Some of the Punjabi people who watched Tuesday nights film, shown on BBC Two, have said it was “not really what I was expecting” or “quite boring to be honest” but one criticism that I’ve heard was that it had shone a bad light on Sikh, British Punjabi people and that it was not a true representation of family life for our culture. Now this is only a handful of people to comment on the show, and the majority of the feedback has been positive – but I can’t help but notice, all negative feedback I have seen has been from Punjabi people.
The importance of this show was a great deal. It highlighted topics which go on in more families than we probably know. Mixed relationships and metal health are massive taboos still to this day in 2017. The story that Sathnam wrote about stemmed from as far back to the late 1960’s where mental health was not as big of a talking point as it is now. Still to this day, mental health and the many illnesses that stem off from it, are not spoken about in Punjabi homes.
We have a growing number of teenagers, young adults and women who suffer in silence day in and day out with demons which they are scared to deal with because of the shame and fear held upon by family values and pride. Most of the stories of poor mental health in Punjabi people that I have heard seem to stem from marriage, childbirth and sexuality. All very taboo subjects to speak about around any Punjabi family home and are often labelled as black magic, voodoo or a sign from God.
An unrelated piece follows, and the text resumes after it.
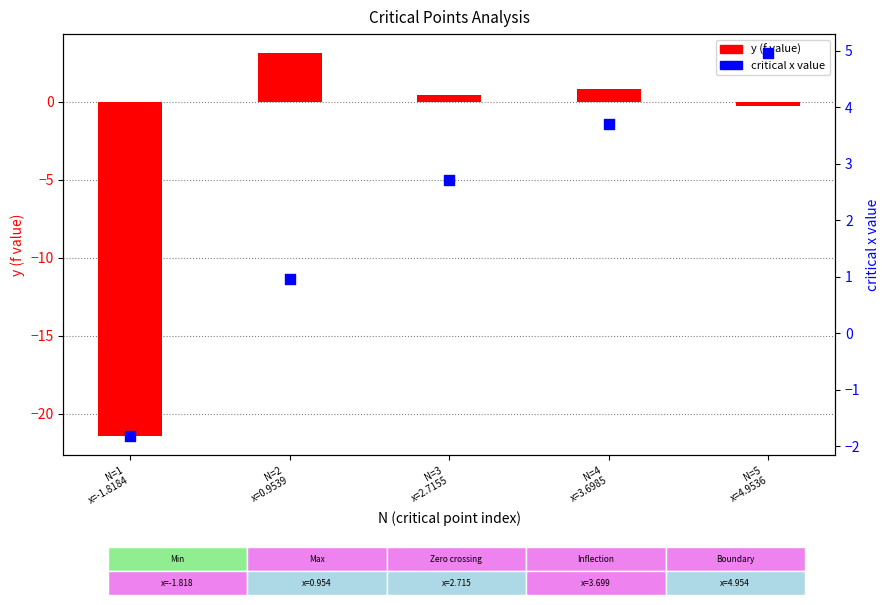

At how many categories does at least one series exceed 0?

4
“The Boy with the Topknot” opened the firmly closed door of a normal family household and let viewers in to see a real Punjabi home where nothing was as it really seemed. It showed that even decades ago, mental health was a huge unspoken about problem, not only caused by social media, the pressures of stressful jobs or something we have “just because its popular.” It showed that its not a fad or a phase, and that its a real growing problem we need to talk about and address in our communities. The story also highlighted the strength that our mothers have in upholding the family home as well as the family name, but never get credit for, and it also acknowledged the huge pressure in marriage and the stigma around having a non-Sikh, brown, Punjabi, Jatt girlfriend (that list of check boxes is long, aye?!)
It also, more importantly, gave the opportunity for our families to have a conversation and to look and to delve into our pasts.
How did our parents meet and who introduced them? What was the wedding like? What was going on in the world the day you were born?
Simple questions which can turn into conversations unravelling a whole history of things swept under the carpet because of pride.
Shame is a wasted emotion, don’t let the thoughts of the others stop you from living your best life. Speak to your families, learn about your past and befriend your parents. They have probably been through more than you know and will ever get to experience. They are a fountain stories, knowledge and wisdom.
A lesson to be learnt from Tuesday nights show is that opening up and being truthful with those closest to you is a thing of beauty. You don’t have to fling your closed door open for all to enter at once, but let people in now and then. It’s good to talk.